*Problem*.
Below are the records; copy exactly the stretch from the line containing "right knee: (401, 897)" through the line containing "left ear: (490, 334)", both ends included, and nothing else.

*Provided records*.
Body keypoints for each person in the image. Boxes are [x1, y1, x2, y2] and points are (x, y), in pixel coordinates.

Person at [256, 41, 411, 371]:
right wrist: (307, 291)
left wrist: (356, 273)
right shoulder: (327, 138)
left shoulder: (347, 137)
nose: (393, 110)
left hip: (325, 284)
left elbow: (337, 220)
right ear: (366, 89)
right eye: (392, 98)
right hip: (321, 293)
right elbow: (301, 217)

...

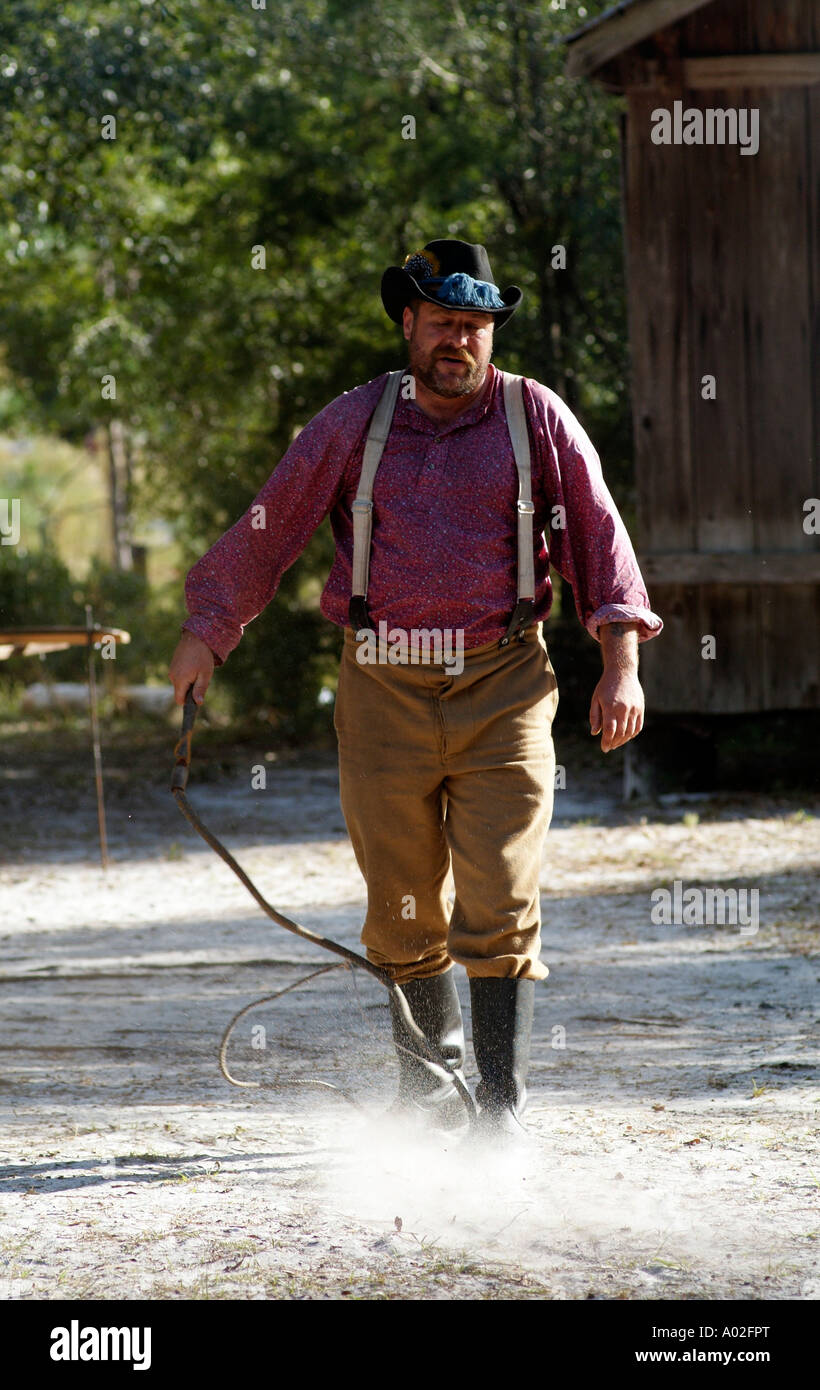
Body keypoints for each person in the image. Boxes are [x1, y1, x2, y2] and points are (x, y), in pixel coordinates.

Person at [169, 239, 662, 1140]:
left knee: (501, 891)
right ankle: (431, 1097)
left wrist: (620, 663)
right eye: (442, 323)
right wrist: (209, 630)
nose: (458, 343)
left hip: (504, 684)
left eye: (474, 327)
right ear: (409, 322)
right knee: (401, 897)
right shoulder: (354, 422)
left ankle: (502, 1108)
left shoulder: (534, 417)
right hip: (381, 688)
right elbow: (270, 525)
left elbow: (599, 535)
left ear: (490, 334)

--

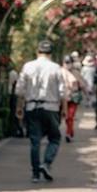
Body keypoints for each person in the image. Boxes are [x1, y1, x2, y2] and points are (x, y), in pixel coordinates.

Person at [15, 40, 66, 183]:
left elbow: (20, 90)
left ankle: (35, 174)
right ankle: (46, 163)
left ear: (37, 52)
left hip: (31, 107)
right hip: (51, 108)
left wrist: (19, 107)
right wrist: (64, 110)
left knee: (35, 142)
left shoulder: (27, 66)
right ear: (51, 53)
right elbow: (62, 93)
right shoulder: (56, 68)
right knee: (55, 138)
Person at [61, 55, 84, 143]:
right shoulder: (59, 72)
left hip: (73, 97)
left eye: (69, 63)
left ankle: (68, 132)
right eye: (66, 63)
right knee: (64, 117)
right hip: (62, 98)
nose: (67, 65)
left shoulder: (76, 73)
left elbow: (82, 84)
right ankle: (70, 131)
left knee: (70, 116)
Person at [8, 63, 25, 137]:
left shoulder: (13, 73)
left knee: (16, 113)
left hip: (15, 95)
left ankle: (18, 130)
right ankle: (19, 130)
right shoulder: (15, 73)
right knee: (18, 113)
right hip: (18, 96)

*Response to the task*.
right knee: (401, 897)
right shoulder: (354, 422)
left ankle: (502, 1108)
left shoulder: (534, 417)
right hip: (381, 688)
right elbow: (270, 525)
left elbow: (599, 535)
left ear: (490, 334)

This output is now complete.